◆ **GIVEN TEXT**:
□ □ □

Editorial: A tragic life, a tragic death…
Saturday, January 24th, 2015
It is with a heavy heart that this week we report on the brutal murder of Silvia Benitez. The story of this young mother of three is tragic in so many ways, it is hard to begin counting the reasons why. As you will read in our article, Silvia is from the Honduras. According to a United Nations report issued in April 2014 Honduras topped their list as the most murderous country per capita in the world. Silvia ran away from her homeland following a violent past: the father of two of her three children was murdered there. Sadly, the young woman took refuge in what the same United Nations report lists as the third most murderous country in the world, Belize.
The attractive young woman resorted to exotic dancing in order to make a living, a profession that can be dangerous in itself, and she was tragically taken advantage of while apparently intoxicated. It was an ideal scenario for a predator(s) to exploit, and one has to wonder was this their first time…will it be their last. How many other young women are endangering their lives each night they dance and party with strangers?
The series of tragedies does not end here. After Silvia was brutally murdered, and quite possibly raped, the monster(s) disposed of her body in an uninhabited area. Days later, when her decomposing body was discovered, police had to wait for hours for forensic doctors to arrive from Belize City. Because Belize as a country is not equipped to transport or store decomposing bodies (which we seem to have in abundance), the post mortem examination was conducted on site, and afterwards her remains were literally buried there.
It is tragic that Silvia did not receive a proper burial, and it is even more tragic that we as a country are not equipped to do so. Not only is it profoundly disrespectful to the deceased, whose life was brutally taken, but any additional evidence is buried as well.
In Belize the murder conviction rate is below 10%. Even when suspects are arrested and charged, most times they are dismissed in court due to a lack of evidence. Many of us like to watch TV shows like CSI and Bones, where forensic evidence (like extracting DNA from a dust mite found lodged between a victims teeth) nails the criminal every time. Of course experts claim that these shows are less than realistic, but common evidence, like fingerprints isn’t even option in Belize, as there is no data base for them. Sure the police are equipped to lift fingerprints but matching them with known criminals is not an option, although they could come in handy when compared to a suspect. How many times do we hear about suspects who spend years in jail awaiting their hearing, just to be released due to a lack of evidence? Unless there are eyewitnesses who are willing to testify that they saw what happened, what other evidence is being used to prosecute these cases?
Our police claim that they are doing the best they can with what they have, which is limited at best. Higher conviction rates could help tackle our murderous reputation. Right now, we are easy pickings for the predators who surely know that their chances are good at getting away with it.
Tragically two of Sylvia’s three children have lost both their parents to murder. Convicting those who took their lives won’t bring them back, but knowing there is no justice can make the healing process for those who mourn their senseless deaths all the more painful.
There are many things that we can learn from this senseless death, but will we? Will we pressure our government to be better equipped to not only put an end to our rising murder rates but be better equipped to deal with them and SOLVE them when they happen? It is unacceptable not to give a murder victim a proper burial, but will we continue to let that happen? The ultimate tragedy here will be if nothing is done to right these wrongs. We owe it to Sylvia and to all the others who have died at the hands of others to change these ways.

□ □ □

◆ **TASK LIST**:
**A)** Return the stretch of the editorial on Silvia Benitez's murder from "The series of" through "buried as well.", copied word for word.
**B)** According to the editorial on Silvia Benitez's murder, what is the murder conviction rate in Belize?

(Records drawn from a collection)
□ □ □

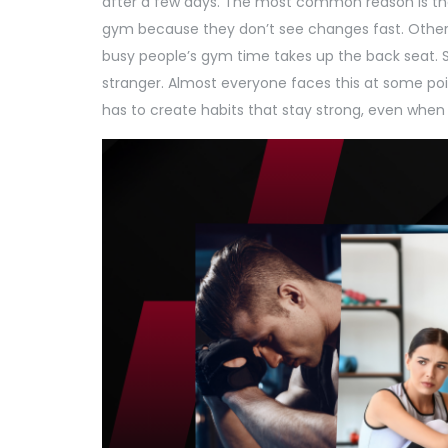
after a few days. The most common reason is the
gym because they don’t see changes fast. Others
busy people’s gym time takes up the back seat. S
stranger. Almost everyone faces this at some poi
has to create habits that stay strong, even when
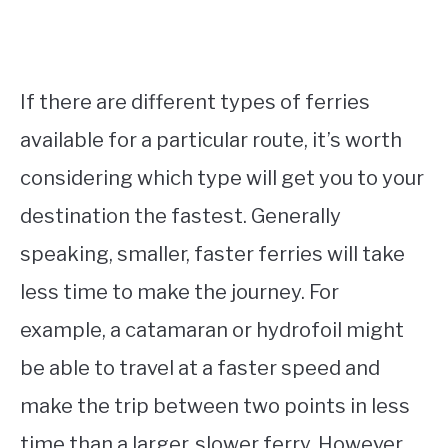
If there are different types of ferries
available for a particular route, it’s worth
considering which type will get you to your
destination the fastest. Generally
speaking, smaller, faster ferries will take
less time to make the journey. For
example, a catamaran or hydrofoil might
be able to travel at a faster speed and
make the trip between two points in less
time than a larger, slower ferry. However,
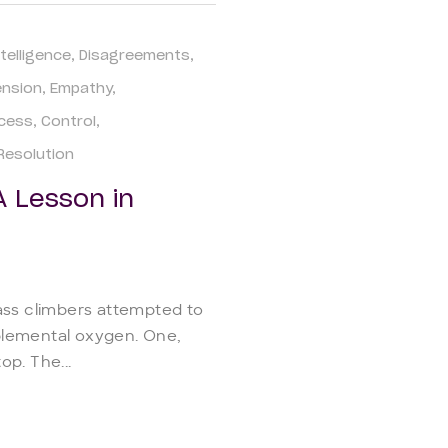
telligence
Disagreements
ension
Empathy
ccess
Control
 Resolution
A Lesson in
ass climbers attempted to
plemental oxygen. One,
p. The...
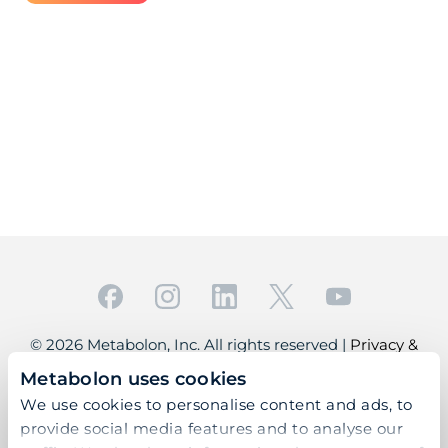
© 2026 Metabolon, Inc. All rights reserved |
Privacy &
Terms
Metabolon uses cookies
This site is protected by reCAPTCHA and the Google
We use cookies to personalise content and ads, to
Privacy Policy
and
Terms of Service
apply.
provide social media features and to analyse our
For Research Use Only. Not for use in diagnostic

□ □ □

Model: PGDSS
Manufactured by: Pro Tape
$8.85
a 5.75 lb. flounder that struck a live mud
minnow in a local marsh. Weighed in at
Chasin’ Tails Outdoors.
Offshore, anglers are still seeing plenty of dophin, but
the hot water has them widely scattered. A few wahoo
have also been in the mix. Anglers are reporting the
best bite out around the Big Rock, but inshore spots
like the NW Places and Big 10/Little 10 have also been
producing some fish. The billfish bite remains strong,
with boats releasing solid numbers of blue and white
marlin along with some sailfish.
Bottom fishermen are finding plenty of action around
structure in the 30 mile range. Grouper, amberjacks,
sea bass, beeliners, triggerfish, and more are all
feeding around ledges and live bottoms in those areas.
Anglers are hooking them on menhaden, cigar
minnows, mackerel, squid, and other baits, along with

□ □ □

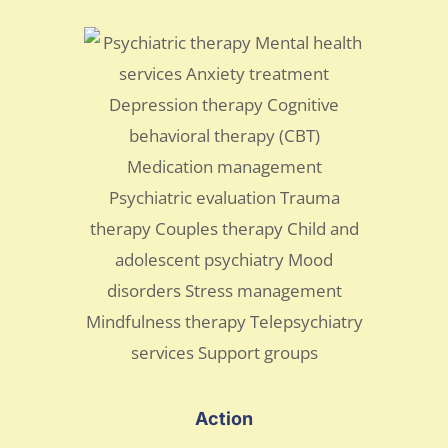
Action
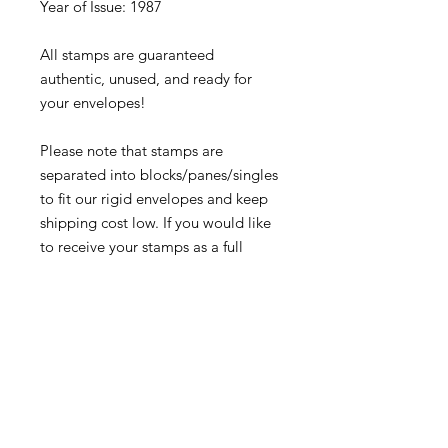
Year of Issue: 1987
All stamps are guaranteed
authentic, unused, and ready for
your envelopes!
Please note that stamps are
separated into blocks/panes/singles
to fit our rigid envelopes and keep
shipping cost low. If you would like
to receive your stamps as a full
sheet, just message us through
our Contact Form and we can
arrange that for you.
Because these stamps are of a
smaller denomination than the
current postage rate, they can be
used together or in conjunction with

□ □ □

◆ **SOLUTIONS BELOW**:
**A)**
The series of tragedies does not end here. After Silvia was brutally murdered, and quite possibly raped, the monster(s) disposed of her body in an uninhabited area. Days later, when her decomposing body was discovered, police had to wait for hours for forensic doctors to arrive from Belize City. Because Belize as a country is not equipped to transport or store decomposing bodies (which we seem to have in abundance), the post mortem examination was conducted on site, and afterwards her remains were literally buried there.
It is tragic that Silvia did not receive a proper burial, and it is even more tragic that we as a country are not equipped to do so. Not only is it profoundly disrespectful to the deceased, whose life was brutally taken, but any additional evidence is buried as well.

**B)** Below 10%.